Geoff, I have a grandmother who’ll turn 94 in January, and I often wonder how she feels about this whole business. She grew up in a single-parent home (great-granddad died when she was 12) and had to help raise four brothers through the whole Depression. I think she probably feels the same way you do.

Yeah, those times marked an entire generation. The comedian who said “I’ve been poor and I’ve been rich. Rich is better.” wasn’t kidding.

Another once said, “If you grew up poor, it does not matter how wealthy you get, you still go through the house turning off the lights.” Too true, I still do that. :smiley:

OK, JimNightshade, thanks. If you ever get to the wilds of AZ we’ll hoist one to the good ol’ times.
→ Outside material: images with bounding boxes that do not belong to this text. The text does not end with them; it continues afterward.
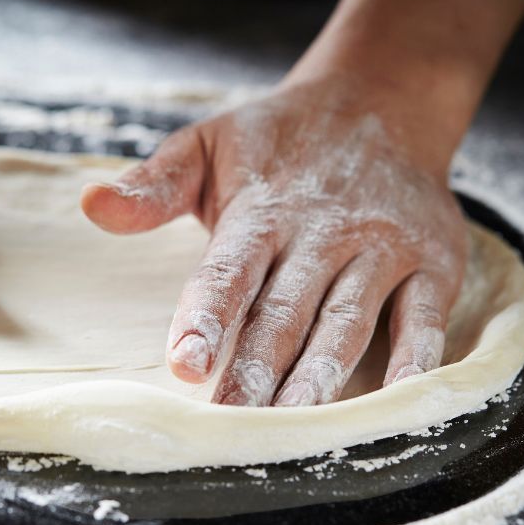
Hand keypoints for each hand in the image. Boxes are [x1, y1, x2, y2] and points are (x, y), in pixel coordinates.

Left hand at [82, 78, 467, 405]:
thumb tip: (90, 205)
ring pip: (349, 320)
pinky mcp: (433, 262)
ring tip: (297, 422)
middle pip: (286, 310)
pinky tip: (396, 399)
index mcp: (262, 210)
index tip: (186, 364)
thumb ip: (154, 185)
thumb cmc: (281, 141)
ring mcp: (383, 248)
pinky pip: (425, 318)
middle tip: (233, 423)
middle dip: (258, 369)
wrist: (381, 102)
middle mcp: (323, 232)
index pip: (230, 270)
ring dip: (323, 374)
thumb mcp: (209, 146)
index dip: (208, 316)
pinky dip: (415, 359)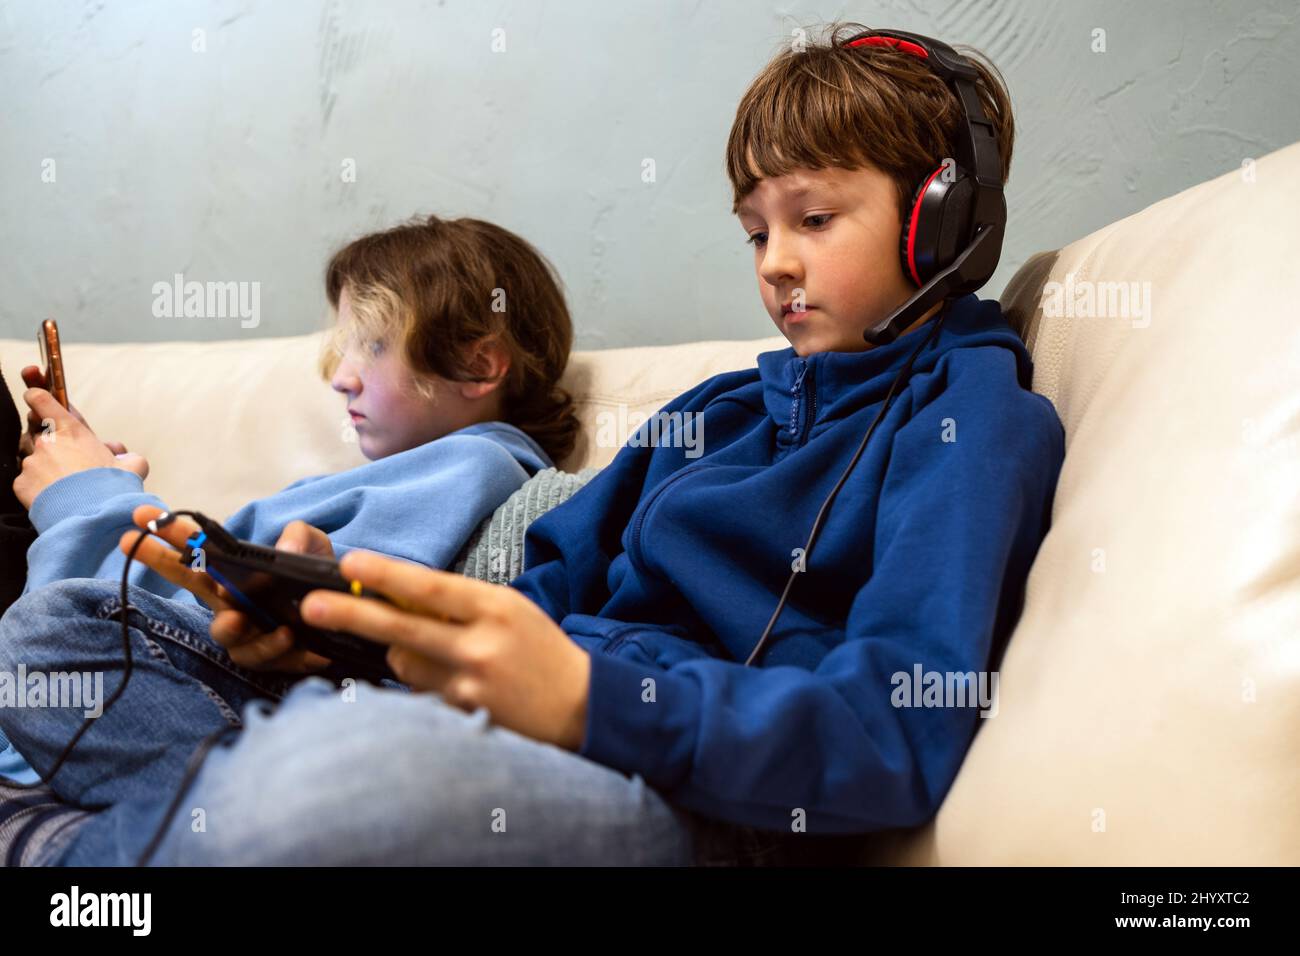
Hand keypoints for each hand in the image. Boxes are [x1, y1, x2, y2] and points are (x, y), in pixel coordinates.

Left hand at [14, 388, 149, 508]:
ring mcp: (32, 462)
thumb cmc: (112, 488)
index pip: (41, 400)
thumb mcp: (133, 467)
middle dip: (53, 449)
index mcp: (71, 431)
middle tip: (72, 466)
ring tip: (66, 488)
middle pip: (40, 437)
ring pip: (35, 461)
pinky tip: (55, 498)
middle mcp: (46, 442)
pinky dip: (38, 489)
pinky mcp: (21, 483)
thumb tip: (128, 457)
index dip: (36, 397)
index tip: (34, 397)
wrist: (92, 515)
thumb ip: (130, 457)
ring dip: (47, 470)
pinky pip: (27, 482)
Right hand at [116, 506, 332, 673]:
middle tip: (134, 543)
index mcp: (234, 574)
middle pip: (189, 583)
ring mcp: (247, 632)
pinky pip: (265, 657)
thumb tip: (282, 549)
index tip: (141, 516)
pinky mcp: (271, 656)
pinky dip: (275, 646)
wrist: (345, 612)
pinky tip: (289, 635)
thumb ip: (299, 538)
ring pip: (224, 632)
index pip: (197, 552)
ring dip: (229, 624)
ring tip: (241, 618)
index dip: (169, 534)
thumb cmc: (317, 578)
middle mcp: (231, 603)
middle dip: (160, 561)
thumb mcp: (313, 548)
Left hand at [299, 550, 590, 750]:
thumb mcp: (510, 611)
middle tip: (311, 605)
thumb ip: (460, 604)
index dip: (387, 575)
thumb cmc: (541, 651)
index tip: (351, 563)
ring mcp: (469, 685)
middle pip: (402, 628)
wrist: (582, 707)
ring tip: (438, 653)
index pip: (431, 587)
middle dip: (351, 614)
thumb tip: (398, 594)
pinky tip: (454, 684)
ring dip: (399, 653)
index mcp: (496, 608)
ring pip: (403, 662)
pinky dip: (421, 684)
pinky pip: (418, 693)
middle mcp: (480, 645)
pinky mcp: (462, 717)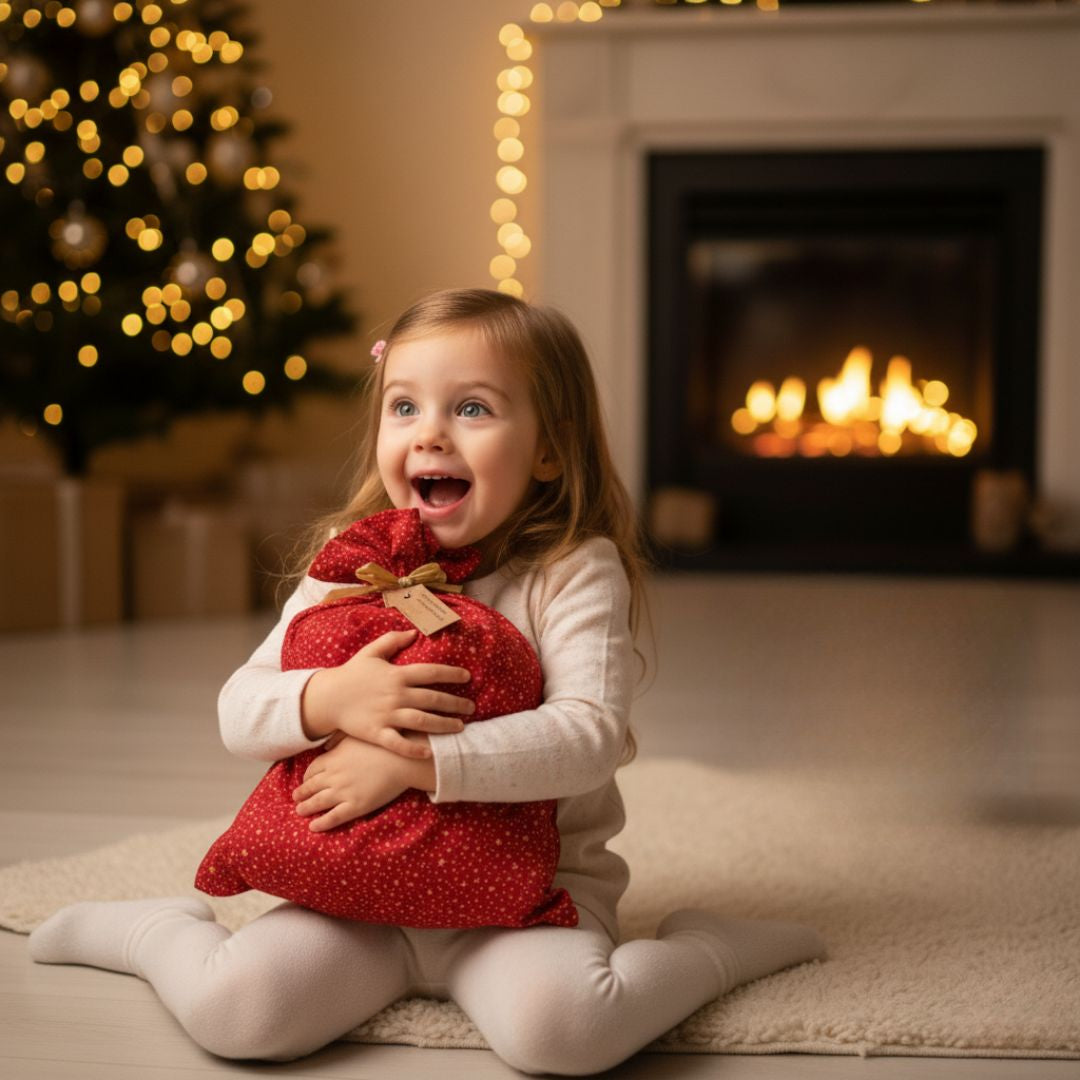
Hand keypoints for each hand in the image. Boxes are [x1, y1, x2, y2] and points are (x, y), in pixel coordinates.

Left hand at [292, 735, 412, 831]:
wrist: (402, 759)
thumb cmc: (382, 745)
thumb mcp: (356, 736)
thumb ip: (338, 740)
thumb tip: (326, 746)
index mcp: (333, 758)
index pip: (311, 770)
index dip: (306, 777)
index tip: (305, 781)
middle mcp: (334, 776)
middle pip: (310, 786)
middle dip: (301, 793)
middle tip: (295, 798)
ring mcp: (343, 792)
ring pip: (317, 803)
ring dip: (305, 808)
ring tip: (299, 811)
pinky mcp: (356, 806)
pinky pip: (333, 817)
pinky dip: (321, 823)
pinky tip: (313, 826)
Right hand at [300, 628, 474, 757]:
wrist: (327, 697)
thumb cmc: (351, 674)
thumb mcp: (371, 652)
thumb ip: (392, 640)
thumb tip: (414, 631)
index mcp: (397, 674)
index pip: (431, 672)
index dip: (452, 674)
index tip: (468, 677)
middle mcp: (395, 694)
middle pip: (433, 698)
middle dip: (456, 703)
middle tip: (472, 708)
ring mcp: (386, 714)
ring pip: (422, 721)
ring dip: (444, 724)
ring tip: (460, 727)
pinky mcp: (377, 733)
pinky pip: (399, 743)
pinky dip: (414, 748)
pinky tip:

You should post more often. The world needs your decades of wisdom.

OK, ask me anything and I’ll give you a wise(ass) answer. :smiley:

Thanks, anyway.

My dad, now age 86, was abandoned at an orphanage BY HIS OWN FATHER, because mom had died of a botched abortion. My father and his brother were fobbed off on distant relatives at the height of the Depression. :frowning:

Perhaps because of this, my dad became a world-class commercial banker (he opened branches in London, England and Sydney, Australia, and loaned Sears Roebuck I don’t know how many millions of dollars) and he is totally ashamed of the current banking/mortgage disasters & those responsible for these scenarios.

I’m ever appreciative of your Elder Statesmanhood given that my maternal Oma is closing in on 90 next year and never really cottoned onto computers so it’s a bit hard for us to share stories. Not to mention that she lives in AUS and I live here in the US. I just got a book that’d been in her library for years and a card from her, so she’s been on my mind today. :frowning:

I love seeing posts from KlondikeGeoff.

Geoff, you’re about 7 years older than my departed father. My dad was a kid in Scotland during WW2, and let me tell you we live in very prosperous times compared to that era. My dad told me stories about trapping rabbits and cooking them over an open fire just to have a good meal!

I’m sure the great depression was similar. Hopefully the economic policies regarding spending our way out of this recession are valid. I think they are.

Of course, then Americans will be derided for not saving enough. :stuck_out_tongue:

One bright spot in all this doom-and-gloom is that we have much better economical sciences that we had in the 30’s. Hopefully the bright people will have a good idea of what to do, and the politicians will actually listen to them.